» **Problem requirements**
Only lines that contain the word "挑戦競争メンタル" are to be returned from the data below.

Data entries:
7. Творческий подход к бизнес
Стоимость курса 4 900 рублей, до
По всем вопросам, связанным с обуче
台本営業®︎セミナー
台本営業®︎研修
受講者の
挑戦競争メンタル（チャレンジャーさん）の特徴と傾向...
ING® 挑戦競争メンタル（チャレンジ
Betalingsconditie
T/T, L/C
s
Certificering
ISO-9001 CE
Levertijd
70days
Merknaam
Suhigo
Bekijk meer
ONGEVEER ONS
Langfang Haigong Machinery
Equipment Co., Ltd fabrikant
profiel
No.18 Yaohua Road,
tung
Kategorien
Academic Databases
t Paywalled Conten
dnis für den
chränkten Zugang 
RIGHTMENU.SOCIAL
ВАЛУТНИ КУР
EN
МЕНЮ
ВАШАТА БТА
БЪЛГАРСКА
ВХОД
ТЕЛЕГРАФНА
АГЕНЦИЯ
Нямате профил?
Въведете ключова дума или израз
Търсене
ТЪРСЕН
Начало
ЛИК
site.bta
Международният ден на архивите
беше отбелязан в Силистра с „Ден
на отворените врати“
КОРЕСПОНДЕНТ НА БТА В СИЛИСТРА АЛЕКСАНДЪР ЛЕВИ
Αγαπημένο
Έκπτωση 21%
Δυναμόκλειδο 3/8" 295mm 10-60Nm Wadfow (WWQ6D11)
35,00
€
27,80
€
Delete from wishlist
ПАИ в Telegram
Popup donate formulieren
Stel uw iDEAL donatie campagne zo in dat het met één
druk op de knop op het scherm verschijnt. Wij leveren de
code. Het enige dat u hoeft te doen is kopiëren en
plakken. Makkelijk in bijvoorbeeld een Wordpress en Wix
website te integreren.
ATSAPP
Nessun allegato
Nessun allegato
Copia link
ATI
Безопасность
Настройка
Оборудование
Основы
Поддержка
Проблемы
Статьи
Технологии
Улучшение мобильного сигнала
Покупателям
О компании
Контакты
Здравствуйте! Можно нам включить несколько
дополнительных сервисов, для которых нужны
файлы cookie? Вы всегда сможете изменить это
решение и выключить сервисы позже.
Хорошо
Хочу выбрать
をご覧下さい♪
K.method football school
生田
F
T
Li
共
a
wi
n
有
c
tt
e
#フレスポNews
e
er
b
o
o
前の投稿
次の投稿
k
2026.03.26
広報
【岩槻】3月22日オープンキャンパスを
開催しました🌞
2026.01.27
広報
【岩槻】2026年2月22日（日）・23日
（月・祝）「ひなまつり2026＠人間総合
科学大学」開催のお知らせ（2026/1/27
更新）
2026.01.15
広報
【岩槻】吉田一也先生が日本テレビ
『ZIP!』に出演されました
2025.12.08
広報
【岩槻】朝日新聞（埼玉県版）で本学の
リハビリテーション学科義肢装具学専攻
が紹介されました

» **The completed task**
挑戦競争メンタル（チャレンジャーさん）の特徴と傾向...
ING® 挑戦競争メンタル（チャレンジ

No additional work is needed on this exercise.